Accounting for delayed aftershocks –viscoelastic relaxation
Stress released by large earthquakes is absorbed by rocks of the surrounding region. The rocks of
the upper crust are relatively cool and brittle and can hold the stress. However, because of the
high temperature and stress condition at depth, rock of the lower crust and mantle cannot hold
the stress indefinitely. Instead, they slowly flow (viscous flow) to relax the stress. When this
occurs, the stress that is relaxed in the lower crust and mantle is transferred to and accumulates in
the brittle upper crust. Under the right conditions, this stress transferred from the flowing rocks
at depth can accumulate to a point that surpasses the stability of faults in the upper crust. Thus,
stresses from a big earthquake slowly readjust through the process of viscoelastic relaxation,
which can account for delayed aftershocks following a big earthquake. For example, aftershocks
are still occurring due to the 2004 M9 Great Sumatra-Andaman earthquake, due to viscoelastic
relaxation.
Place the viscous goo near the far end (away from the crank) of the sand paper. Flatten it out
until it is a little bigger than the footprint of the second brick. Place the second brick on top of
the goo and press it down to seat it in the goo. Place the first brick on the sandpaper in front of
(toward the crank) the second brick, such that the spring connecting the two bricks is just taunt.
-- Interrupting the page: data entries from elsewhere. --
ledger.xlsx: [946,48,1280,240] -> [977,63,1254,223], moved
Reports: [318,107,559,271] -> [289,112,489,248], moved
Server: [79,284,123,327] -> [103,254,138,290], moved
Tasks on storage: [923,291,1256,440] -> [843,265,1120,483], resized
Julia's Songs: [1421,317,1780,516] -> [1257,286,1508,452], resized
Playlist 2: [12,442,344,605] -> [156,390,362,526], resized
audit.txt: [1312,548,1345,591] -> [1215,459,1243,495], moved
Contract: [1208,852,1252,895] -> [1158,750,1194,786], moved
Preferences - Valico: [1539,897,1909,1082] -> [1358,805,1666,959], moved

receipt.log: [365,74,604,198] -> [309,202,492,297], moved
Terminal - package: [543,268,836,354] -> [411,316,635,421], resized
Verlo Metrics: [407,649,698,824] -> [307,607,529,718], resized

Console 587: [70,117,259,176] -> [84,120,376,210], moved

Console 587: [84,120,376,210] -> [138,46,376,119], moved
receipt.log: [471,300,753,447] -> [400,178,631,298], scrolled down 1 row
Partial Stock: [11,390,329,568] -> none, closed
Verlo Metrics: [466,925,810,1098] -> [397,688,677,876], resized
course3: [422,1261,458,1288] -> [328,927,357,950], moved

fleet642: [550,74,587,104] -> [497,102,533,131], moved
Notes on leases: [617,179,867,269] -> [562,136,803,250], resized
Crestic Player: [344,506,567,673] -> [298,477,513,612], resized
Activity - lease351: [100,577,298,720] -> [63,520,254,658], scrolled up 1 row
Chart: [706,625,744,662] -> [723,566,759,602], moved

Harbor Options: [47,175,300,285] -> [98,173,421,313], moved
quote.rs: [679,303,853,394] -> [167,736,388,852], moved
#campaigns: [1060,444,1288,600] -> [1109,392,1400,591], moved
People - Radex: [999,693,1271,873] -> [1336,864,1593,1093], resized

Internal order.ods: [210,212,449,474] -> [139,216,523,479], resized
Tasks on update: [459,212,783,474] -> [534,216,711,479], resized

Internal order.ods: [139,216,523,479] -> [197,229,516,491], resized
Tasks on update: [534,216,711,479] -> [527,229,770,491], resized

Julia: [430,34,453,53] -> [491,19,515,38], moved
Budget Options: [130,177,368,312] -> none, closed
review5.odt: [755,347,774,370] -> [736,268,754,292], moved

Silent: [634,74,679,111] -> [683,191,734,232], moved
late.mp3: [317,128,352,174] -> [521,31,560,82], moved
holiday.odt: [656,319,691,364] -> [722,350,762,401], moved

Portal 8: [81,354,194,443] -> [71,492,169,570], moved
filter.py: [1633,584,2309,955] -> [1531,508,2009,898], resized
Quickly crank the first brick so that it slides a few inches and hold the crank in one position (do
not add any more stress). Notice the stress transferred to the second spring slowly pulls the
second brick as it moves over the flowing goo. Eventually, the stress in the second spring is
relaxed and the stress in the first spring overcomes the friction beneath the first brick. You may
have to practice this to figure out how much stress you need on the second spring.
Accounting for delayed aftershocks –poroelastic relaxation
Remember, stress released by large earthquakes is absorbed by rocks of the surrounding region.
Rocks in the brittle crust have small pore spaces that are filled with water (groundwater). The
stress of an earthquake will squeeze or expand the pore spaces, and thus temporarily change the
pressure of the water in the pores (pore pressure). Following the earthquake, the water will flow
in response to the changes in pore pressure. The pore pressure affects the frictional stability of
faults. If the pore pressure in a fault rises, it acts to separate the two sides of a fault and reduces
the frictional resistance of the fault. The opposite is true is the pore pressure in a fault drops.
Because the pore pressure slowly changes in response to an earthquake, the frictional stability of
faults in the region also changes. These slow changes in pore pressure can also account for time
lags of aftershocks.
Place an ordinary brick in a pan. Place one end of a second ordinary brick on the first brick, such
that the second brick is inclined. Connect the inflow tube of the modified brick to a sink faucet.
Place the modified brick on top of the inclined brick. Increase the inclination so that the top brick
is close to sliding, but does not slide. The fault (the surface separating the two inclined bricks) is
stressed, but not enough to trigger an earthquake. Turn on the faucet. The water pressure builds-
up along the fault and triggers slip –an earthquake! You can try to simulate slow pressure
increases by slowly increasing the water flow from the faucet.